Reaction from the principals

“We believe the probability of success increases significantly by transitioning the project from ethanol to isobutanol,” Brad Krohn, President of Highlands, told The Digest. “given the tremendous market optionality for isobutanol (marine fuel, paraxylene for bio-PET, renewable jet fuel production, or chemicals). Not to mention isobutanol for gasoline blending does not suffer from the current blend wall as does ethanol. Nothing is yet binding with Gevo, but we are excited to be moving in this direction. We are eager to finalize the details of a binding agreement so that we can start constructing the facility.”

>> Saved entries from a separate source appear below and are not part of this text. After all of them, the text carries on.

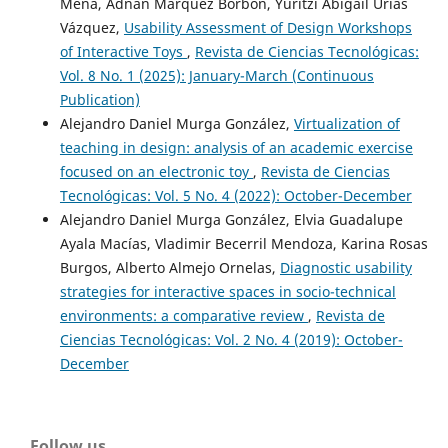
Mena, Adnan Márquez Borbón, Yuritzi Abigail Urías
Vázquez,
Usability Assessment of Design Workshops
of Interactive Toys
,
Revista de Ciencias Tecnológicas:
Vol. 8 No. 1 (2025): January-March (Continuous
Publication)
Alejandro Daniel Murga González,
Virtualization of
teaching in design: analysis of an academic exercise
focused on an electronic toy
,
Revista de Ciencias
Tecnológicas: Vol. 5 No. 4 (2022): October-December
Alejandro Daniel Murga González, Elvia Guadalupe
Ayala Macías, Vladimir Becerril Mendoza, Karina Rosas
Burgos, Alberto Almejo Ornelas,
Diagnostic usability
strategies for interactive spaces in socio-technical
environments: a comparative review
,
Revista de
Ciencias Tecnológicas: Vol. 2 No. 4 (2019): October-
December
Follow us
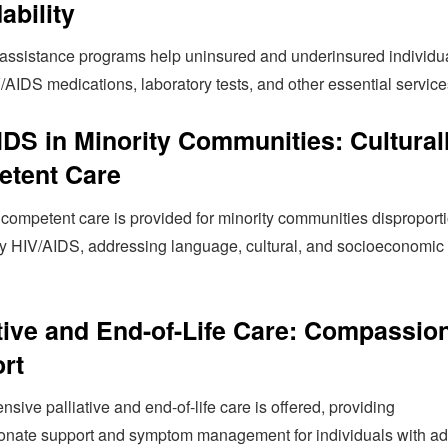
ability
 assistance programs help uninsured and underinsured individu
/AIDS medications, laboratory tests, and other essential service
IDS in Minority Communities: Cultural
tent Care
 competent care is provided for minority communities disproport
by HIV/AIDS, addressing language, cultural, and socioeconomic
ative and End-of-Life Care: Compassio
rt
ive palliative and end-of-life care is offered, providing
nate support and symptom management for individuals with a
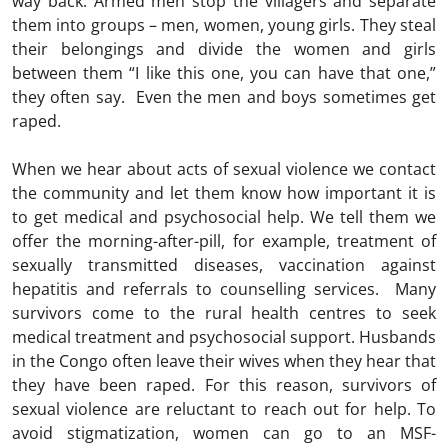
way back. Armed men stop the villagers and separate
them into groups – men, women, young girls. They steal
their belongings and divide the women and girls
between them “I like this one, you can have that one,”
they often say. Even the men and boys sometimes get
raped.
When we hear about acts of sexual violence we contact
the community and let them know how important it is
to get medical and psychosocial help. We tell them we
offer the morning-after-pill, for example, treatment of
sexually transmitted diseases, vaccination against
hepatitis and referrals to counselling services. Many
survivors come to the rural health centres to seek
medical treatment and psychosocial support. Husbands
in the Congo often leave their wives when they hear that
they have been raped. For this reason, survivors of
sexual violence are reluctant to reach out for help. To
avoid stigmatization, women can go to an MSF-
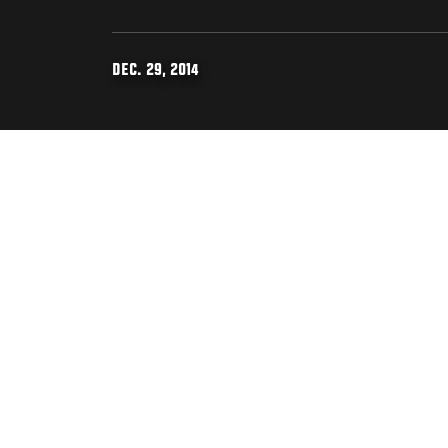
DEC. 29, 2014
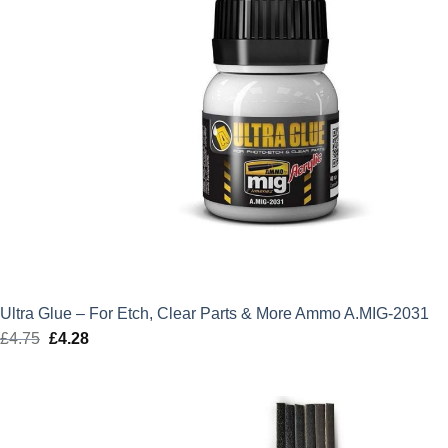
Ultra Glue – For Etch, Clear Parts & More Ammo A.MIG-2031
£
4.75
Original
£
4.28
Current
price
price
was:
is:
£4.75.
£4.28.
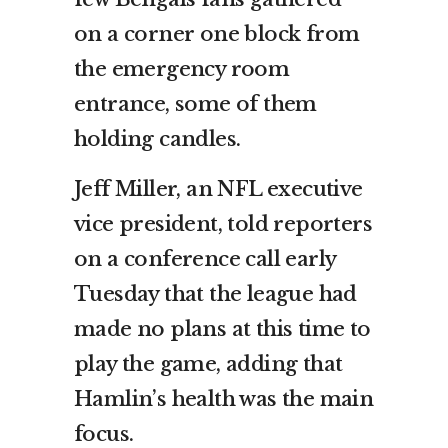
on a corner one block from
the emergency room
entrance, some of them
holding candles.
Jeff Miller, an NFL executive
vice president, told reporters
on a conference call early
Tuesday that the league had
made no plans at this time to
play the game, adding that
Hamlin’s health was the main
focus.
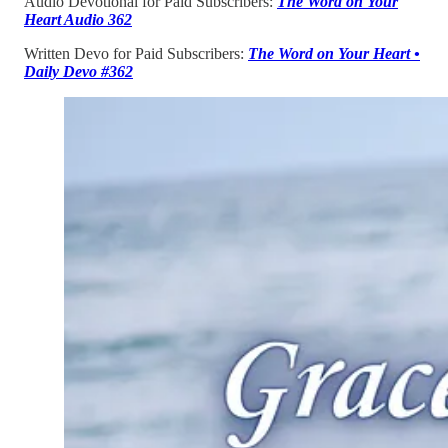
Audio Devotional for Paid Subscribers:
The Word on Your
Heart Audio 362
Written Devo for Paid Subscribers:
The Word on Your Heart •
Daily Devo #362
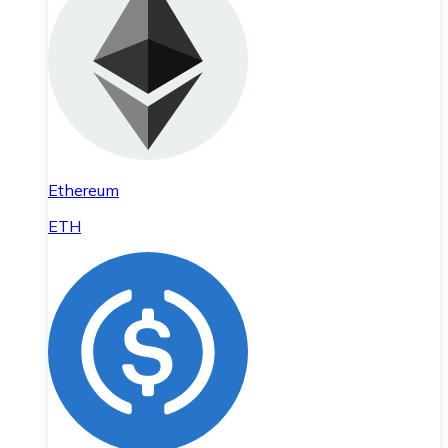
Ethereum
ETH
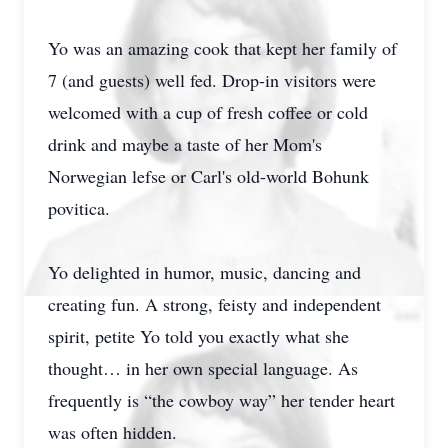
Yo was an amazing cook that kept her family of
7 (and guests) well fed. Drop-in visitors were
welcomed with a cup of fresh coffee or cold
drink and maybe a taste of her Mom's
Norwegian lefse or Carl's old-world Bohunk
povitica.
Yo delighted in humor, music, dancing and
creating fun. A strong, feisty and independent
spirit, petite Yo told you exactly what she
thought… in her own special language. As
frequently is “the cowboy way” her tender heart
was often hidden.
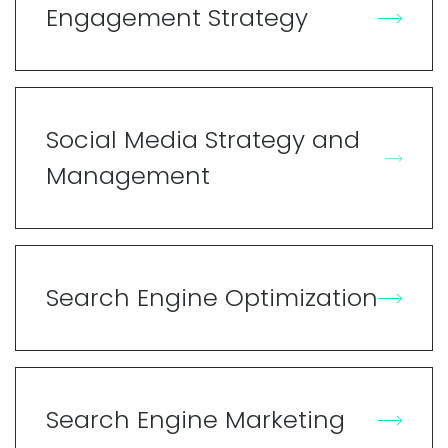
Engagement Strategy
Social Media Strategy and
Management
Search Engine Optimization
Search Engine Marketing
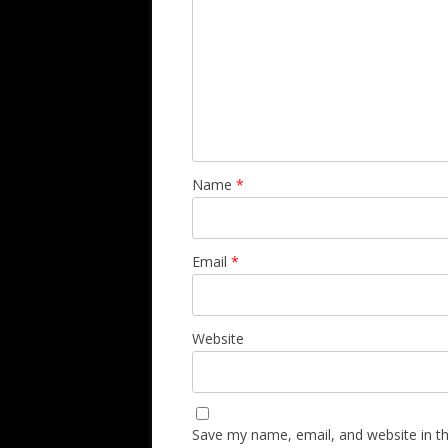
Name
*
Email
*
Website
Save my name, email, and website in th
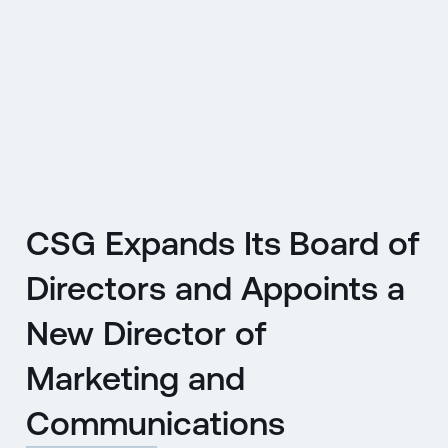
CZ
MENU
ENGLISH
|
ČESKY
CSG Expands Its Board of
Directors and Appoints a
New Director of
Marketing and
Communications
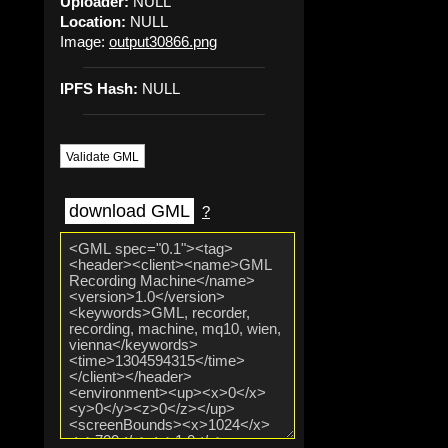
Uploader:
NULL
Location:
NULL
Image:
output30866.png
IPFS Hash:
NULL
Validate GML
download GML
?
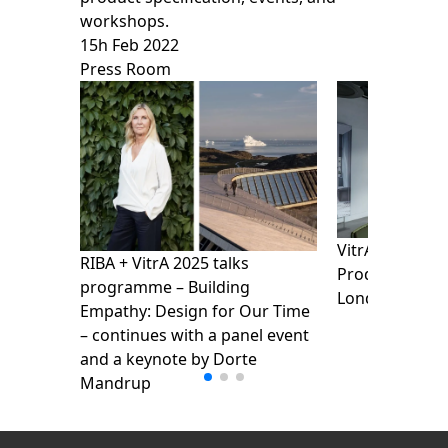
workshops.
15h Feb 2022
Press Room
VitrA presents
RIBA + VitrA 2025 talks
Products Show
programme – Building
London Design
Empathy: Design for Our Time
– continues with a panel event
and a keynote by Dorte
Mandrup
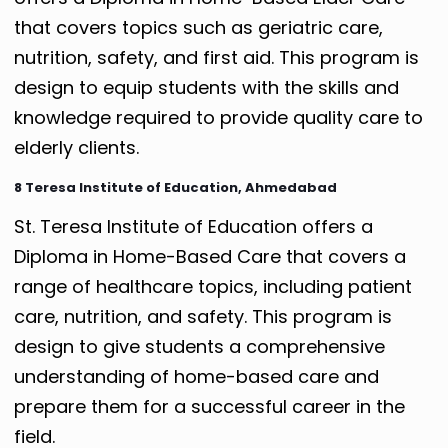
that covers topics such as geriatric care,
nutrition, safety, and first aid. This program is
design to equip students with the skills and
knowledge required to provide quality care to
elderly clients.
8 Teresa Institute of Education, Ahmedabad
St. Teresa Institute of Education offers a
Diploma in Home-Based Care that covers a
range of healthcare topics, including patient
care, nutrition, and safety. This program is
design to give students a comprehensive
understanding of home-based care and
prepare them for a successful career in the
field.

Pat Gruber, Gevo’s Chief Executive Officer, said, “We are very pleased to be working with Highlands and having them join Gevo as a licensee. This new partnership shows the flexibility of Gevo’s GIFT technology to convert a wide range of sugar sources into isobutanol. It also continues to validate the interest in licensing our intellectual property portfolio as we look to transition our business to focus more on a licensing model.”

The Bottom Line

LOIs are not hard contracts and we’ll see how far this goes, it’s been a tough row to hoe for Highlands EnviroFuels in translating project ambitions into steel in the ground and Florida repealing its own in-state E10 RFS last year didn’t help much.

Nevertheless, as the principals indicate, isobutanol gives the project some upside on the revenue side, and it’s been tempting and popular country for a number of project developers over the years. The combination of sweet sorghum and isobutanol might be just the sweeteners the project needs.